Hila
Vianai Systems · Product Design
Conversational AI for enterprise financial analysis.
The Insight
In 2022, while everyone asked what AI could write, we asked what it could help people think — specifically, with financial data. We weren't a product team with a roadmap. We were five people with a hypothesis, a Discord server, and a willingness to find out if we were wrong quickly. We launched a narrow public beta: enter a ticker, ask a question, get answers from earnings transcripts.
Users didn't just want answers. They wanted to verify them. That signal reshaped everything. It gave us a design philosophy: Show your work.
The Pivot: Accuracy vs Citations
We initially explored a "Perplexity-style" interface, using inline footnotes to link specific sentences to data sources.
The Prototype Failed for Two Reasons:
- Technical Synthesis: Since Hila’s answers were a synthesis of multiple data points (not just direct quotes), the citations felt forced and often inaccurate.
- Interaction Friction: Users found the interface fragmented. They had to hunt for tiny numbers and click multiple times to verify a single report.
I discarded the citations in favor of a centralized Reasoning Module. This allowed us to show the logic of the synthesis in a single click, rather than scattering fragments of data across the text.
The Trust System
I designed three interlocking transparency layers:
Reasoning Module
Exposed the data retrieved and calculations behind every answer. In 18% of sessions, users who opened it immediately sent a follow-up that corrected the calculation. Not reassurance-seeking. Genuine error-catching.
View Code
Surfaced the raw SQL for technically fluent users. Together with reasoning, it covered two distinct trust needs: how did you calculate this and exactly what data did you use.

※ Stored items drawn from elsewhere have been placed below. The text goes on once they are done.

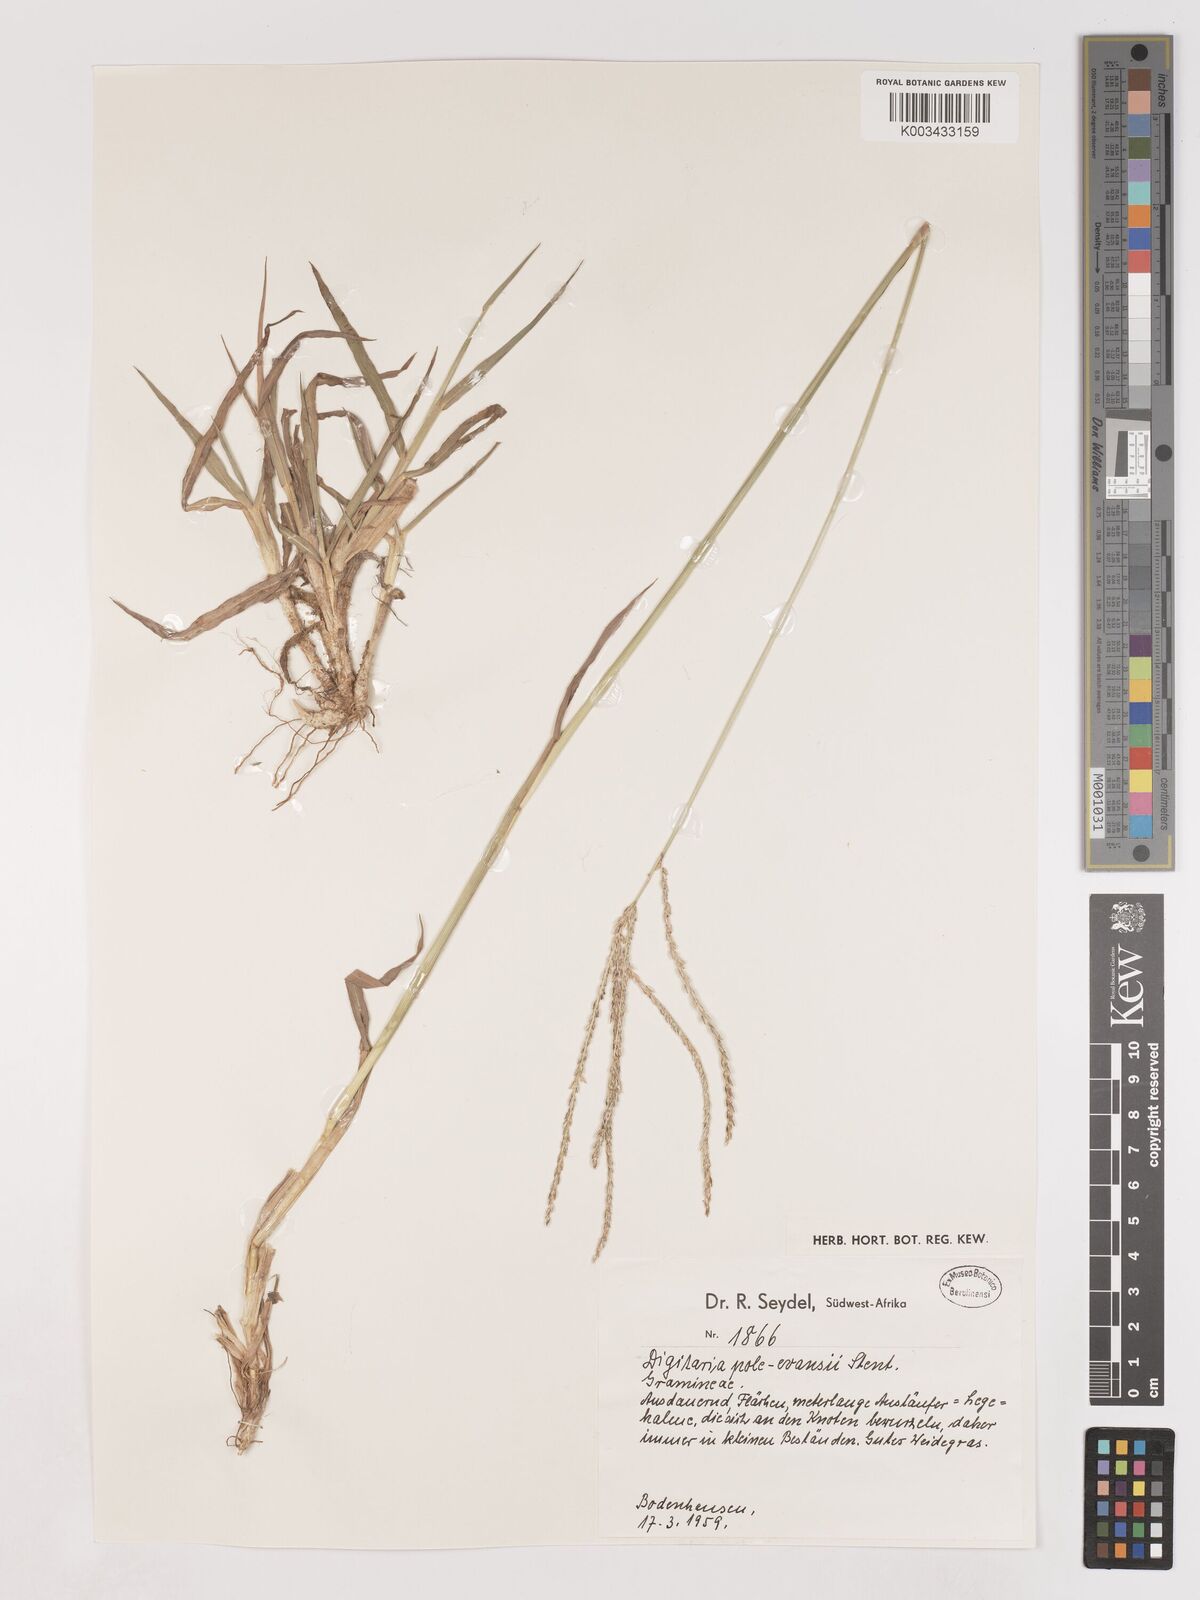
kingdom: Plantae
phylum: Tracheophyta
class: Liliopsida
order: Poales
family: Poaceae
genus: Digitaria
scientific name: Digitaria milanjiana
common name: Madagascar crabgrass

Together, these two features addressed two distinct dimensions of trust. One was about process. The other was about source. We stopped thinking of them as features and started thinking of them as a trust system.
Error Redesign
The original error states used red alerts and dead ends. Users read them as system failure and left. I redesigned errors as conversational recovery moments: here's why I can't answer this, here's what to try instead. Bounce rate on error states dropped 22%. We initially followed standard UI patterns: red for errors, assuming users wanted clear, immediate feedback on system limitations. In reality, red felt like a 'stop sign' in a conversation. It killed the momentum and eroded user confidence.
Deep Analysis
Complex queries were failing 17% of the time. I designed — and named — Deep Analysis: a mode that decomposed hard questions into targeted sub-questions, answered each, then reassembled a unified report. Users could edit the breakdown questions to refine the output.
- Failure rate: 17% → 2%
- Users accepted a 15–30 second wait with no friction
- Qualitative shift: from frustration to "it shows its work"
Scale
Vianai pivoted to make hila its flagship enterprise product. The team grew from 5 to 50. The trust problem turned out to be what enterprise was willing to pay for.
What Didn't Ship
I prototyped a conversational dataviz layer — users talking directly to their charts via natural language, powered by ECharts and a lightweight LLM. It worked. Leadership shelved it as premature, then reopened it as future-state vision. Right call, right outcome.
What Users Said
“Connect it to your data sources and it’ll just start answering your questions. After a few thumbs up/down it’ll get it right. Almost magic.”
— Boris Evelson, VP, Forrester Research
“I can rapidly search 10-Ks and earnings calls to find anything related to my theses... quickly, without wasting time skimming irrelevant topics.”
— Mike Ostroff, Investment Analyst, Maverick Capital
Impact
- 0 to 4,000 Users Rapid adoption within the first 4 months of the public beta.
- $1M ARR Achieved within the first year by converting trust into enterprise contracts.
- 17% → 2% Failure Rate De-risked complex queries by introducing 'Deep Analysis,' turning a technical roadblock into a core product differentiator.
Reflection
Hila taught me that the best AI products feel effortless not because the AI is sophisticated — but because the design earns trust. We didn't win by building the most impressive AI. We won by building the most trustworthy one.